Полковник снял фуражку и принялся вытирать большим платком сначала лоб и виски себе, потом внутреннюю часть околыша.
— Отвезти вас в гостиницу?
— Благодарю, товарищ полковник. Я пойду пешком.
Полковник проводил его за дежурный пост, пожал руку и сказал вдогонку:
— А в Лужники-то съездите, не пожалеете.
…Барышев понимал, что за этим вызовом, за вопросами маршала, за вежливостью полковника кроется что-то необычное. Впрочем, теперешнее особенное расположение полковника, который и прежде был вежливым, можно понять. По все остальное было отражением каких-то событий, какой-то обстановки, которой Барышев не знал. Но он знал точно, что лично к нему претензий здесь нет. И он был доволен собой. И твердо решил, что в Лужники он пойдет.

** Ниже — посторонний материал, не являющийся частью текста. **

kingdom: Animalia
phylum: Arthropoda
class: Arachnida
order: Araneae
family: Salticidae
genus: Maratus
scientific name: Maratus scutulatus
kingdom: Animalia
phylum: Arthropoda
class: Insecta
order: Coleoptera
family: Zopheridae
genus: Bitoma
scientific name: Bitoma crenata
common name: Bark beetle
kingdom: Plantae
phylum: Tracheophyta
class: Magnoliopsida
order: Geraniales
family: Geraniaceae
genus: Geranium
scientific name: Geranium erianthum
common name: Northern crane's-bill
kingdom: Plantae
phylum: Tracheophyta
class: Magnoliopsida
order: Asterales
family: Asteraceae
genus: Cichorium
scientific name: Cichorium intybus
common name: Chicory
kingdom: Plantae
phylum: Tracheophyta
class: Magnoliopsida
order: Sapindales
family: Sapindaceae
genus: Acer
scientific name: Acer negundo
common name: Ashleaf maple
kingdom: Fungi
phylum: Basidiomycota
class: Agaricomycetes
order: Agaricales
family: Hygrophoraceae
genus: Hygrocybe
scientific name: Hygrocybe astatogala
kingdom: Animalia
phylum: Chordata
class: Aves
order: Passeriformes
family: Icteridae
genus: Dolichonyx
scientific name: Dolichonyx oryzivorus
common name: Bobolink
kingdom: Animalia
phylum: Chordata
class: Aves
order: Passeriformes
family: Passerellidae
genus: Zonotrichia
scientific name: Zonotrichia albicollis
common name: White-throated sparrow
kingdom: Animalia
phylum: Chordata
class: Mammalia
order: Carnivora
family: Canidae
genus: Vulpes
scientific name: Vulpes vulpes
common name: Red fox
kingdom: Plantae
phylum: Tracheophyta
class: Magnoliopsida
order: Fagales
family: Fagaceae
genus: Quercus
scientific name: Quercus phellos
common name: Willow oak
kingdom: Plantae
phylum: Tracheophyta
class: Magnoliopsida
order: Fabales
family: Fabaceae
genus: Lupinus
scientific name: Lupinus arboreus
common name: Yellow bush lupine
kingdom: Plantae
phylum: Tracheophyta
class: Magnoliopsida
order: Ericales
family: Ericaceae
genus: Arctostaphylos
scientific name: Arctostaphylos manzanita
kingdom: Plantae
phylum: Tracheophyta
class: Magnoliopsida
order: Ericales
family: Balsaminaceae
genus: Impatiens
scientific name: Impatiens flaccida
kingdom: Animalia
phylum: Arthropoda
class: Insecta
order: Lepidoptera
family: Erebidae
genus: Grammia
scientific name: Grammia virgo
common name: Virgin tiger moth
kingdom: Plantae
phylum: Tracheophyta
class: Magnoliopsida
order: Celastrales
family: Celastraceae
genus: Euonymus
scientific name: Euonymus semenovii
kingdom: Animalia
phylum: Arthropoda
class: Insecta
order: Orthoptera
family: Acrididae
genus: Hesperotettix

Громадный Дворец спорта был заполнен до отказа, но не вместил всех желающих. Десятки тысяч людей заполнили его. Сотни машин, автобусы, такси запрудили пространство перед главным входом. И впервые сейчас Барышев осознал громадность Москвы. Он растерялся, запутался, замучился, он почти потерял себя, пока добрался до своего места. На ум ему пришло, что в пустыне он увидел бы человека с высоты в три тысячи метров, а здесь трудно было разглядеть отдельную фигуру — качается темное, пестрое человеческое море, неуправляемое, не подчиненное никаким закономерностям.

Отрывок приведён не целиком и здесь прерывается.